Sunday 2nd June 2013

Network Outage on sms-jay

sms-jay suddenly stopped responding. System being looked at by an  engineer.

  • Update (23:31): The issue looks to be the same as the fault affecting the machine last week. However, rather than it being a network driver at fault, it looks like an issue with the access switch that the server is connected to. We’re continuing the investigation.

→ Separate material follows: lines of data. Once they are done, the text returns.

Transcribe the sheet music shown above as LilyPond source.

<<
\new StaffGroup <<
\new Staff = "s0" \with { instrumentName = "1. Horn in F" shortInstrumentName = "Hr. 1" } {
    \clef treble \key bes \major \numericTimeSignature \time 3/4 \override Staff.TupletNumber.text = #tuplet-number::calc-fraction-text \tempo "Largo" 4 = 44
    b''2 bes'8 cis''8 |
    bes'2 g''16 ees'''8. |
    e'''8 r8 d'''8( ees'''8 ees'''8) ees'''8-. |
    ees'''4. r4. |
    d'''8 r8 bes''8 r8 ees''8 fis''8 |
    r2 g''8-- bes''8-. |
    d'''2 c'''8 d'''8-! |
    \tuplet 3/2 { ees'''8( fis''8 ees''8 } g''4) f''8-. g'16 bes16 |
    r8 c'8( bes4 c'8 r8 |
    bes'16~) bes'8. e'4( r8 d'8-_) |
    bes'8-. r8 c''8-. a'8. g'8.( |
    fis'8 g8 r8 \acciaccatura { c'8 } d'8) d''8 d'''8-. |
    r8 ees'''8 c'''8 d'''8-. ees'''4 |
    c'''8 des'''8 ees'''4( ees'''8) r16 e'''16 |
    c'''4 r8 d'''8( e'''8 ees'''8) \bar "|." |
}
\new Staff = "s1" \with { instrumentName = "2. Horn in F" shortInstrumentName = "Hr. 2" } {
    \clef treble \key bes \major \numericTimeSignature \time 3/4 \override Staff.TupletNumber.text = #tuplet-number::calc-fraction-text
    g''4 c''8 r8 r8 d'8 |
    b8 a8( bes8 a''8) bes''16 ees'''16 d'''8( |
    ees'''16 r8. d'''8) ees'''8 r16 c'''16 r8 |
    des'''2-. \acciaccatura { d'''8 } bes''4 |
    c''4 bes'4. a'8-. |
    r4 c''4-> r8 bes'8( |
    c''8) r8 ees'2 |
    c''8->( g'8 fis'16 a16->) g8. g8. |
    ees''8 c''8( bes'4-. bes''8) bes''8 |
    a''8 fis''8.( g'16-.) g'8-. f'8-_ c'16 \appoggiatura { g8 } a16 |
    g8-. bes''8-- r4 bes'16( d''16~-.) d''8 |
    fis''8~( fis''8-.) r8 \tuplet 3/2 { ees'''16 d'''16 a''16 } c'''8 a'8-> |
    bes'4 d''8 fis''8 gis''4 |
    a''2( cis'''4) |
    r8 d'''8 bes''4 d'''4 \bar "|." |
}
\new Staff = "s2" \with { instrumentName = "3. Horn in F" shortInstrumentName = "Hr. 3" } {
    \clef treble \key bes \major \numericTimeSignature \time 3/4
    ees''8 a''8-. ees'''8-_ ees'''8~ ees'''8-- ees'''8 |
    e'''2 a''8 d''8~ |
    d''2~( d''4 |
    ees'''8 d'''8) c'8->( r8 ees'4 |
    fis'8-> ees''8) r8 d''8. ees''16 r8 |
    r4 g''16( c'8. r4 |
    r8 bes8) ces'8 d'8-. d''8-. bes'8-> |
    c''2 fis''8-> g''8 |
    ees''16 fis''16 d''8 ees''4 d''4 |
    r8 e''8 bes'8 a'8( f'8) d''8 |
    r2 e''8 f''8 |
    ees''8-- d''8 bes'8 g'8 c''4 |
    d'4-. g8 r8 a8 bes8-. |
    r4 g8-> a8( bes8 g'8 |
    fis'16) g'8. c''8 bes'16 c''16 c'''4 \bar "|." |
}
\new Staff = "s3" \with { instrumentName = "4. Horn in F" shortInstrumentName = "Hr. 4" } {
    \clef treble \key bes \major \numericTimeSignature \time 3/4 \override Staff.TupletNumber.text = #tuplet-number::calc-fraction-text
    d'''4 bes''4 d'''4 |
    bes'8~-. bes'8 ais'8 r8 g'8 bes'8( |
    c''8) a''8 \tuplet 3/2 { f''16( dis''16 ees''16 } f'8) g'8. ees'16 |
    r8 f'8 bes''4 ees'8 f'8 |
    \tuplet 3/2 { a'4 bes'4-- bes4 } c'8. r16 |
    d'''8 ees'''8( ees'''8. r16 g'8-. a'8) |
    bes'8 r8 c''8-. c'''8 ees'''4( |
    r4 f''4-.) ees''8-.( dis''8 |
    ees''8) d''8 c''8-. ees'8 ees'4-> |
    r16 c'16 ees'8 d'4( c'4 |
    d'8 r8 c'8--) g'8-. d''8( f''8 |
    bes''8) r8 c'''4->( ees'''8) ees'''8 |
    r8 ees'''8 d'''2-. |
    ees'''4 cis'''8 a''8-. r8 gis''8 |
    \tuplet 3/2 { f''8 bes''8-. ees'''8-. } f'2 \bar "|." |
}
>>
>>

In the mean time, the system has been restarted and failed over onto the secondary access switch.
  • Update (01:52): sms-jay has stopped responding again.
  • Update (03:12): A system reboot did not resolve the issue following the second outage and the switch port that the server is attached to refused to detect the link as being up on either access switch.The cables were replaced but to no avail. The network card in the server was replaced, but to no avail. So the server has been plugged into another pair of switches whilst the offending ports are diagnosed. It does not look to be a switch issue - but there is some fault taking place whereby the link is being forced as down at the switch port level (on two separate switches).
  • Update (03:13): sms-jay is back up and being closely monitored.
  • Update (09:52): Upon reviewing the logs from the machine, we found a series of ECC (RAM) errors being logged on the management console on the device. The RAM will be immediately replaced today whilst the existing sticks undergo testing.
  • Update (13:40): sms-jay has been deliberately powered down for an emergency RAM exchange. It should be back up in approximately 10 mins.
  • Update (14:39): The server has been powered back up and running for approximately 1 hour now, performance will be degraded during RAID array rebuild (from unclean shutdown). New memory and a new CPU has been installed - the CPU and memory is being tested separately to attempt to identify a cause of these repeated issues.
  • Update (15:32): The memory check on all modules has completed 1 full pass without error. The CPU stress test is still running without error. We will leave these components to test for a further 24 hours, however, it looks unlikely that the issue is hardware related.